-------- DATA SHOWN
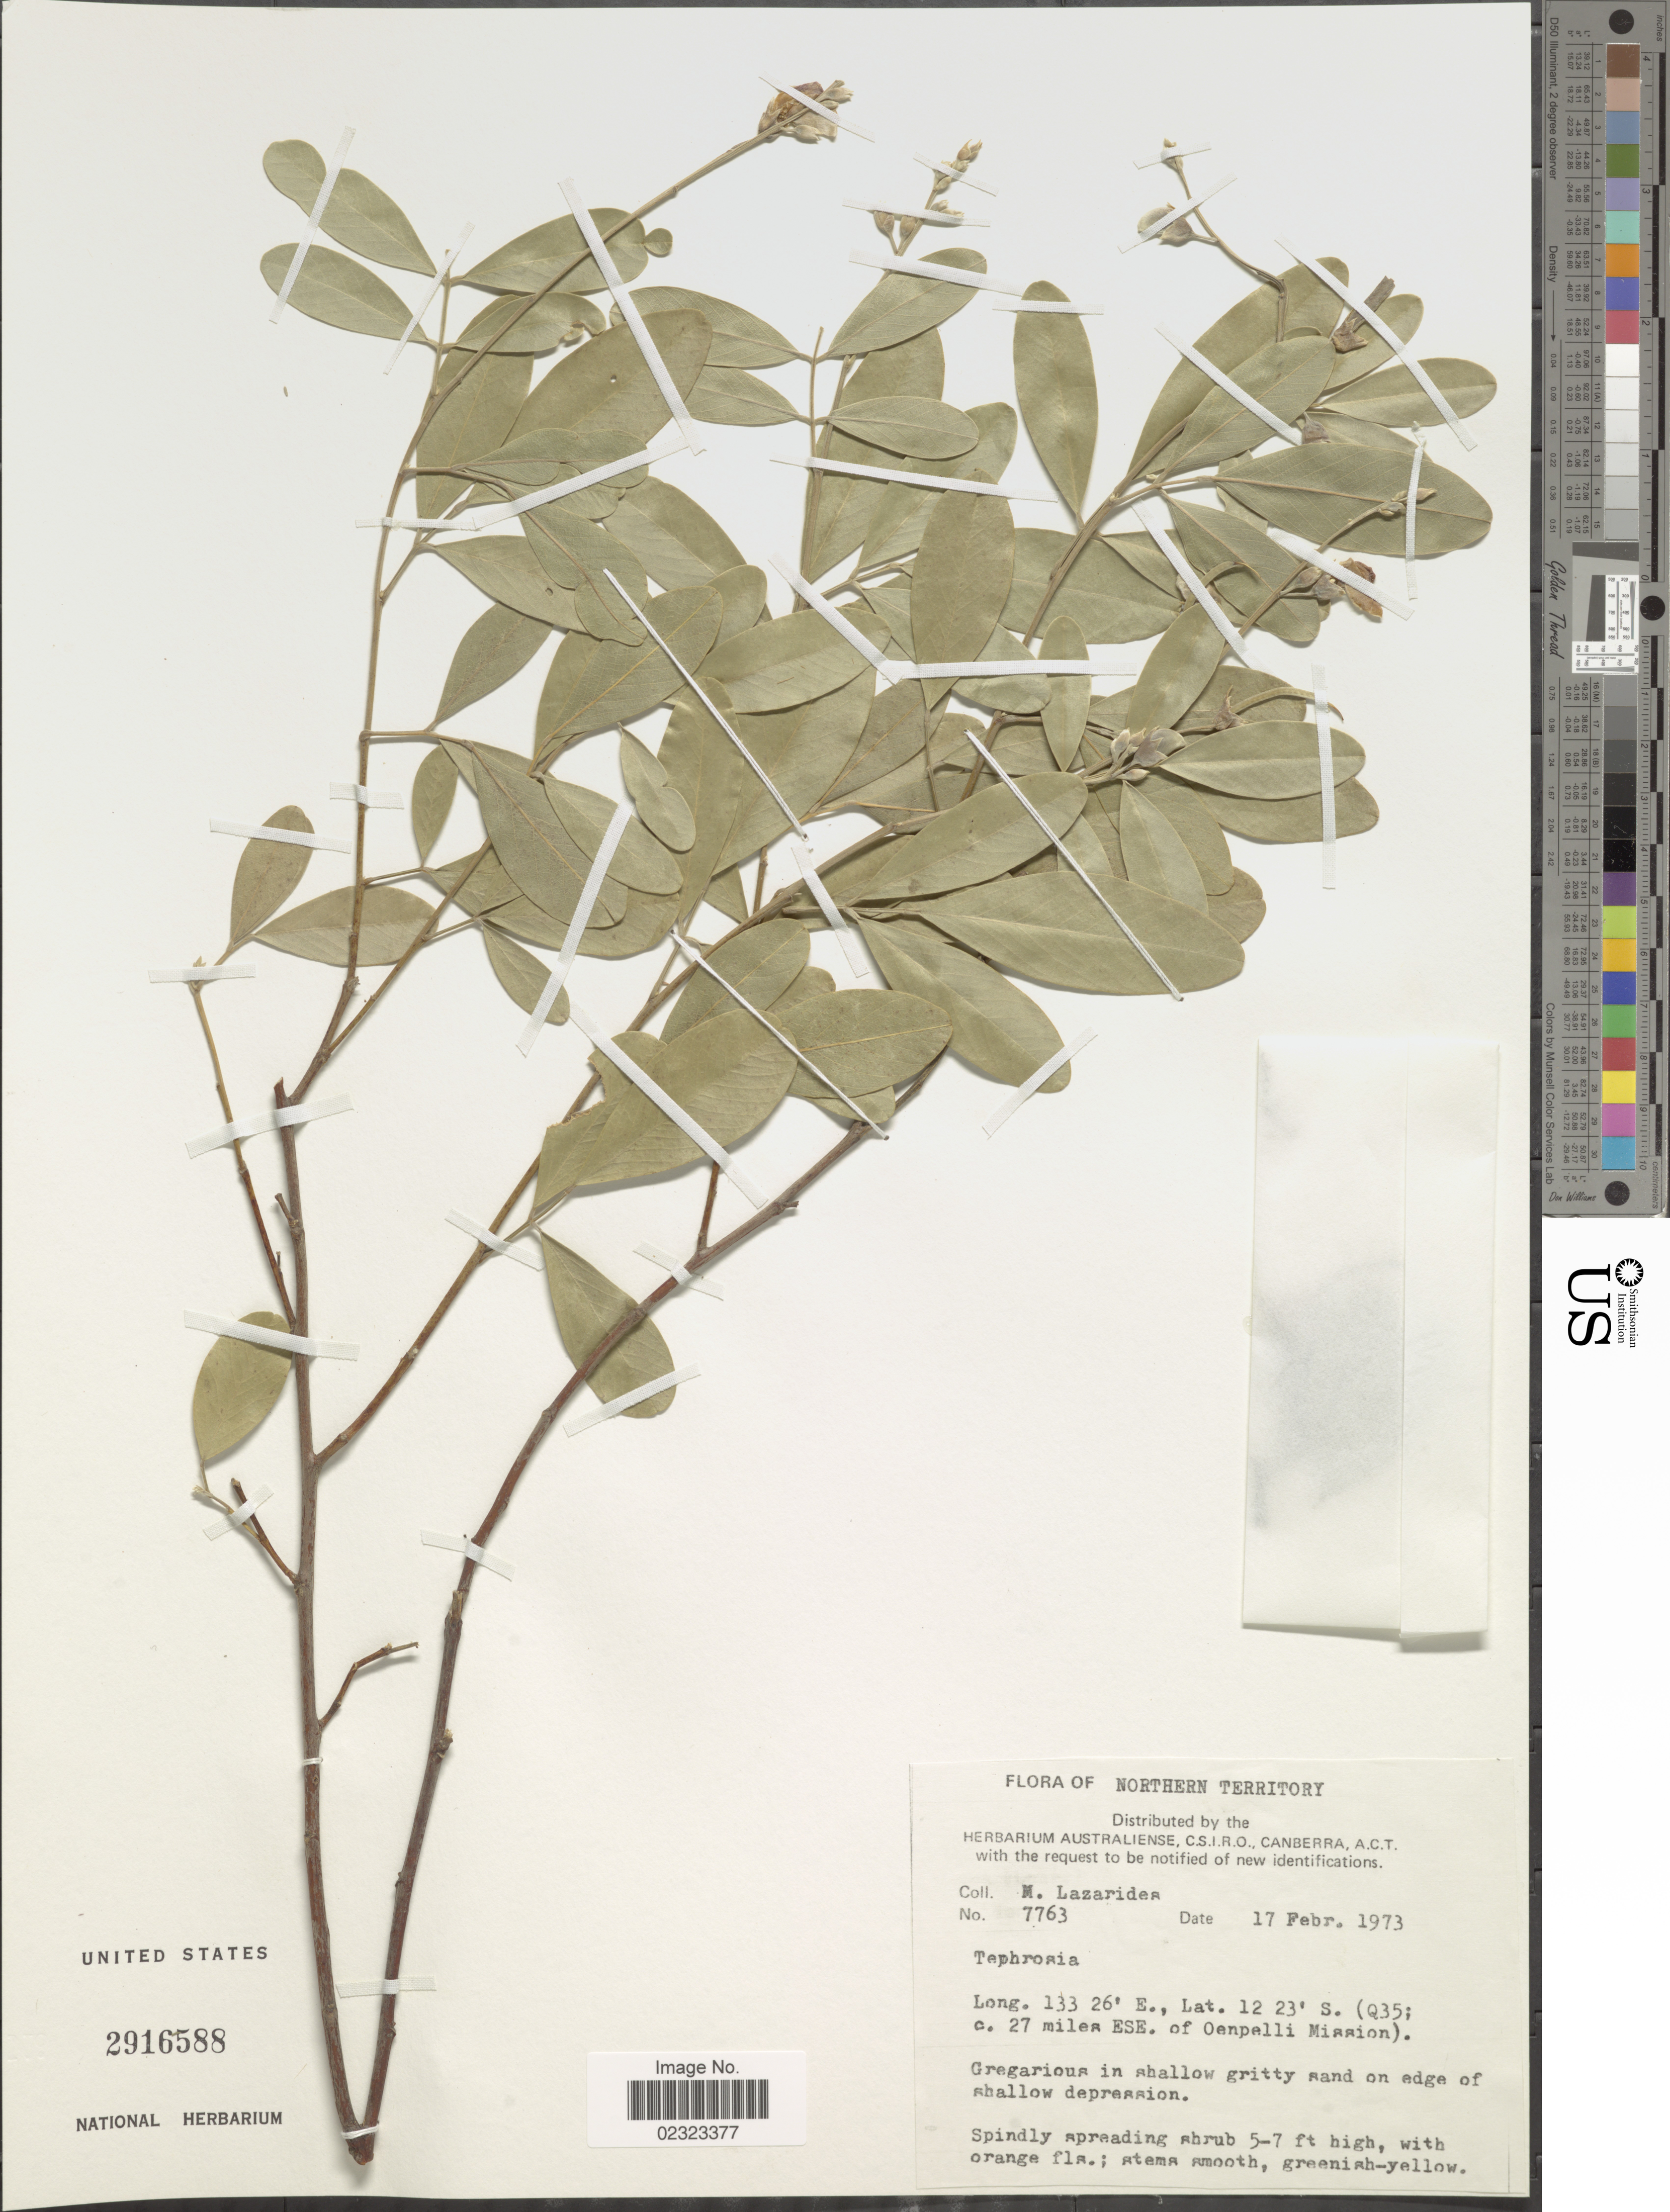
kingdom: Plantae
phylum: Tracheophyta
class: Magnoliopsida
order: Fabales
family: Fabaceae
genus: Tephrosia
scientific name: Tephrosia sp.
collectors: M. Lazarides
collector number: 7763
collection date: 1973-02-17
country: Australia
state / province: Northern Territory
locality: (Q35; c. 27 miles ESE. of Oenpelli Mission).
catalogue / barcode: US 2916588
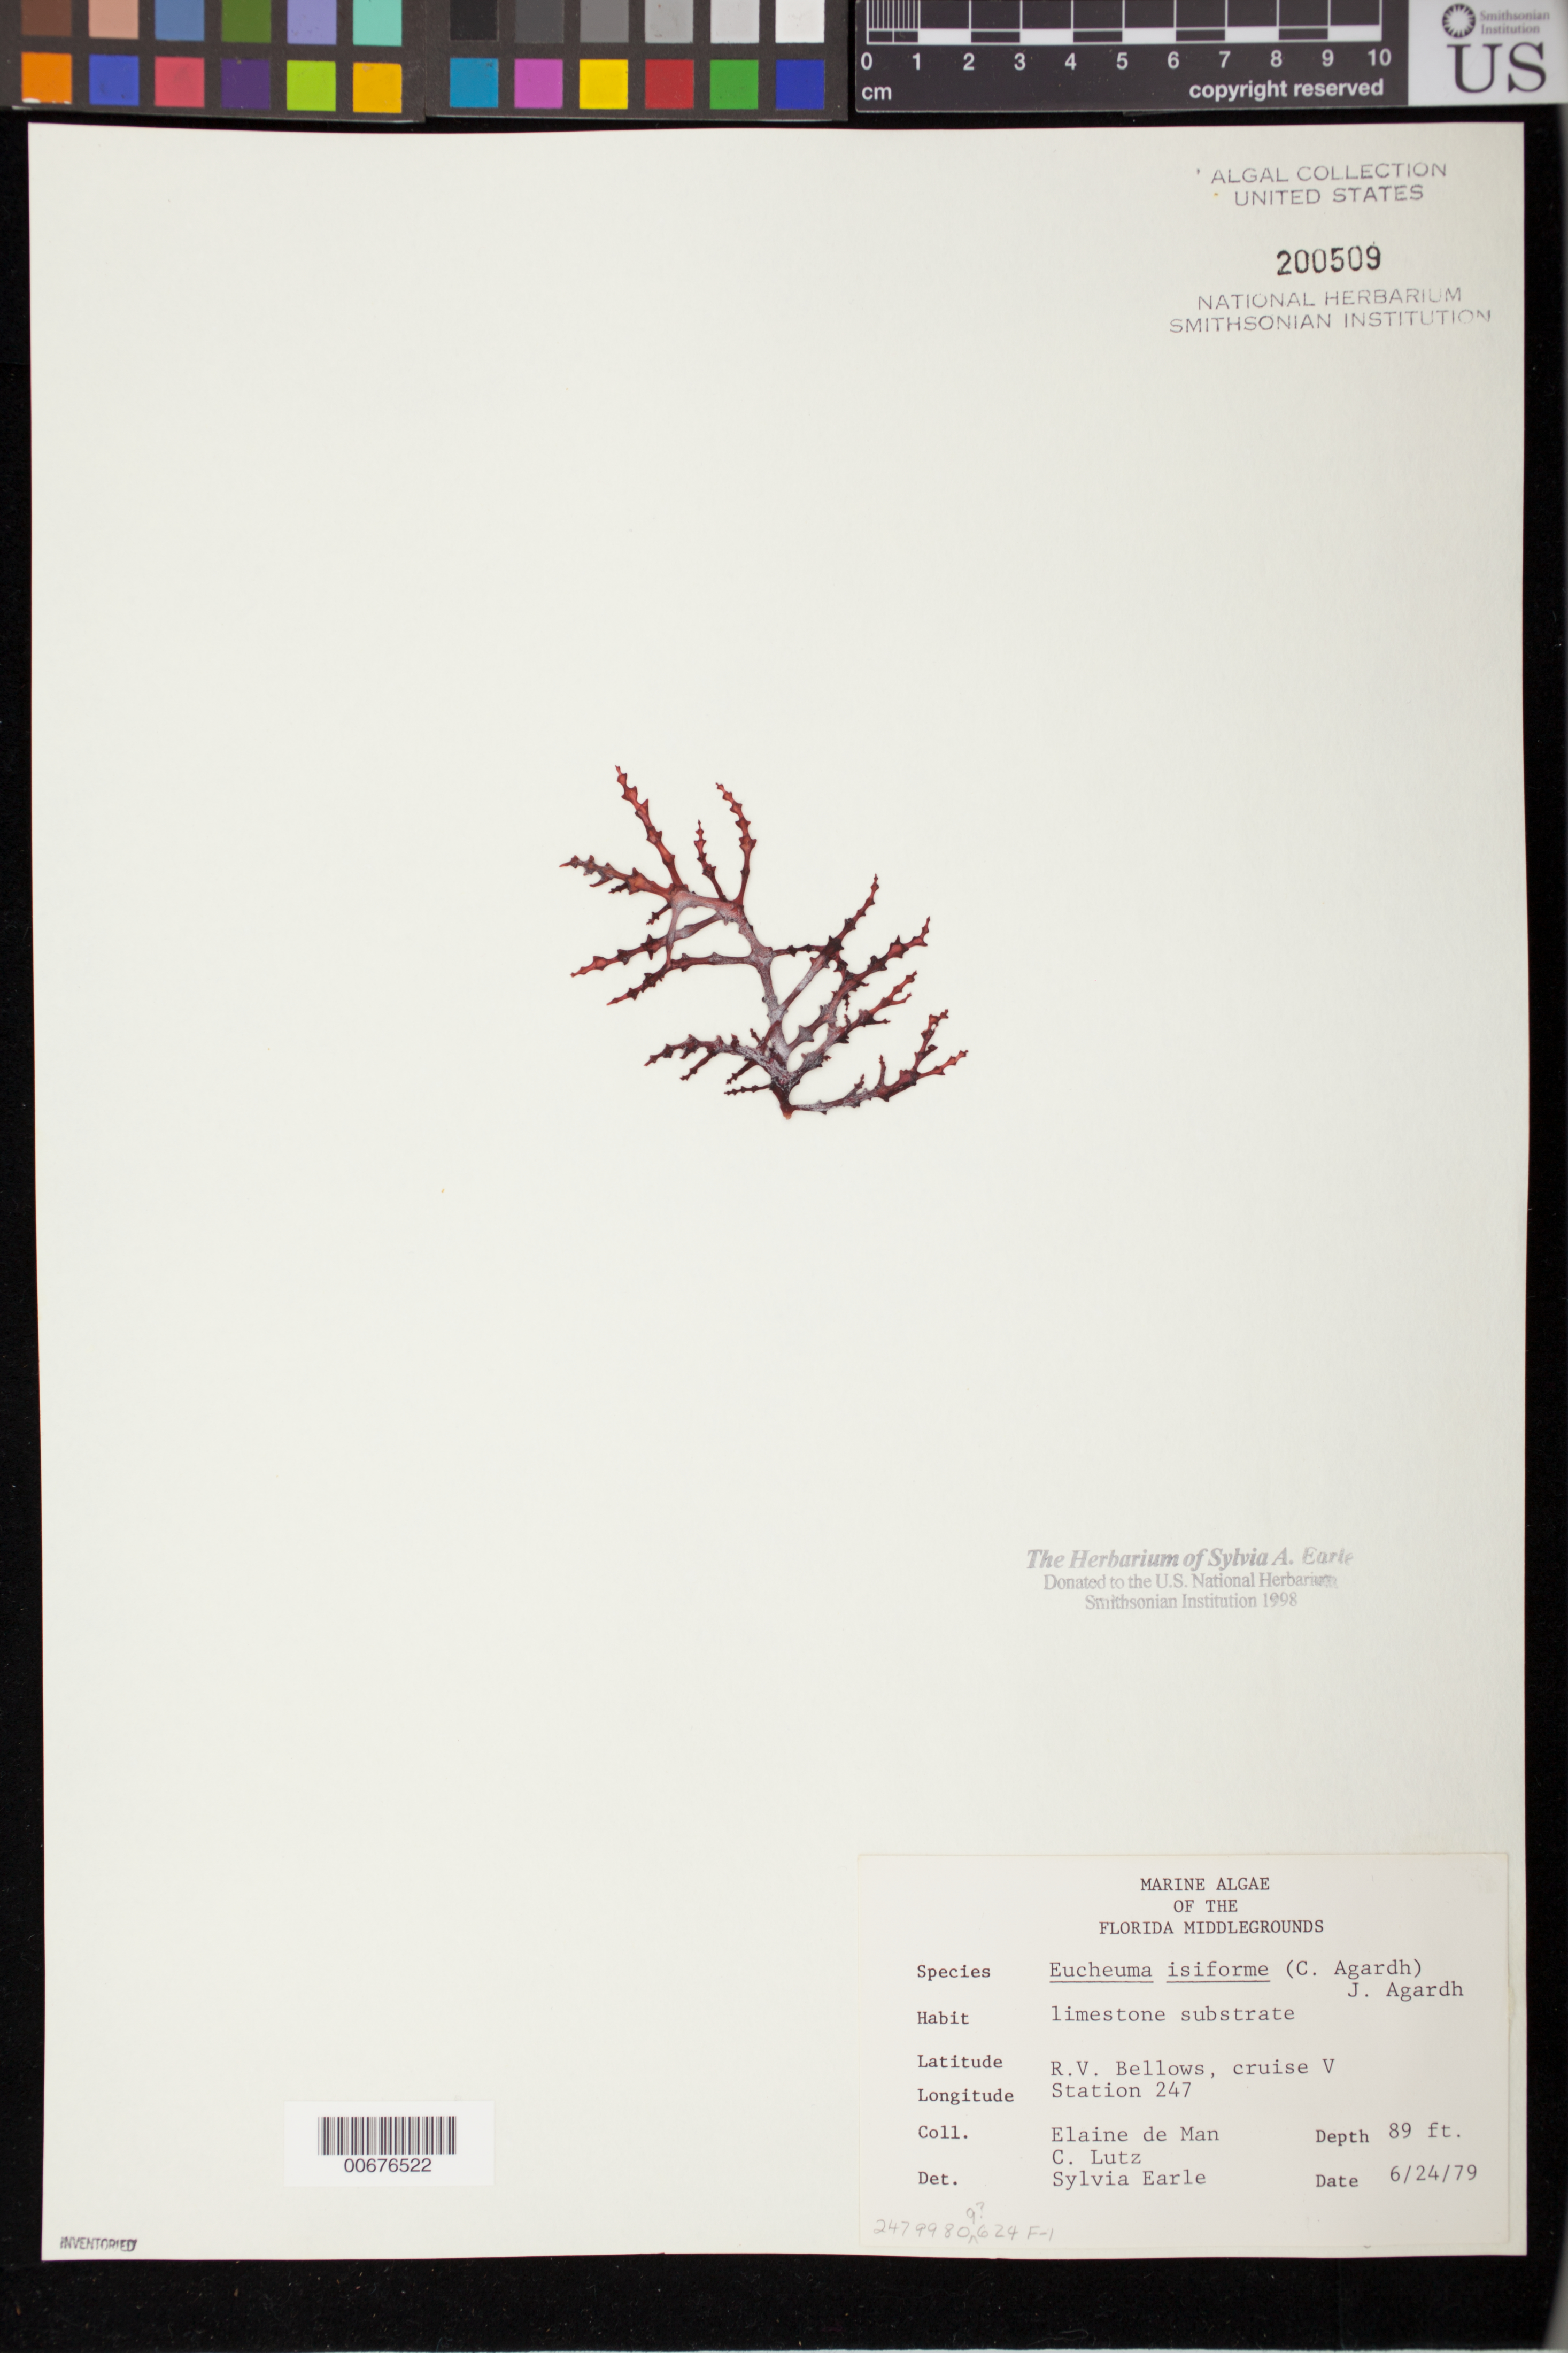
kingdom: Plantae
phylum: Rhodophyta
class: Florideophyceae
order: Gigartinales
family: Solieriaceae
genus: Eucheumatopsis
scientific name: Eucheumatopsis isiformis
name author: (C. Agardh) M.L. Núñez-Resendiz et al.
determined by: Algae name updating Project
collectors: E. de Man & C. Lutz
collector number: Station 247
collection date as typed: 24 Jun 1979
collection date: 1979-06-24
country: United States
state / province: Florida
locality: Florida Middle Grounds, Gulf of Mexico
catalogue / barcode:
----------------
▸ EXERCISE REQUIREMENTS: Copy every line of the material above word for word, leaving out the pictures.

▸ RESULT OF THIS TASK:
kingdom: Plantae
phylum: Tracheophyta
class: Magnoliopsida
order: Fabales
family: Fabaceae
genus: Tephrosia
scientific name: Tephrosia sp.
collectors: M. Lazarides
collector number: 7763
collection date: 1973-02-17
country: Australia
state / province: Northern Territory
locality: (Q35; c. 27 miles ESE. of Oenpelli Mission).
catalogue / barcode: US 2916588
kingdom: Plantae
phylum: Rhodophyta
class: Florideophyceae
order: Gigartinales
family: Solieriaceae
genus: Eucheumatopsis
scientific name: Eucheumatopsis isiformis
name author: (C. Agardh) M.L. Núñez-Resendiz et al.
determined by: Algae name updating Project
collectors: E. de Man & C. Lutz
collector number: Station 247
collection date as typed: 24 Jun 1979
collection date: 1979-06-24
country: United States
state / province: Florida
locality: Florida Middle Grounds, Gulf of Mexico
catalogue / barcode:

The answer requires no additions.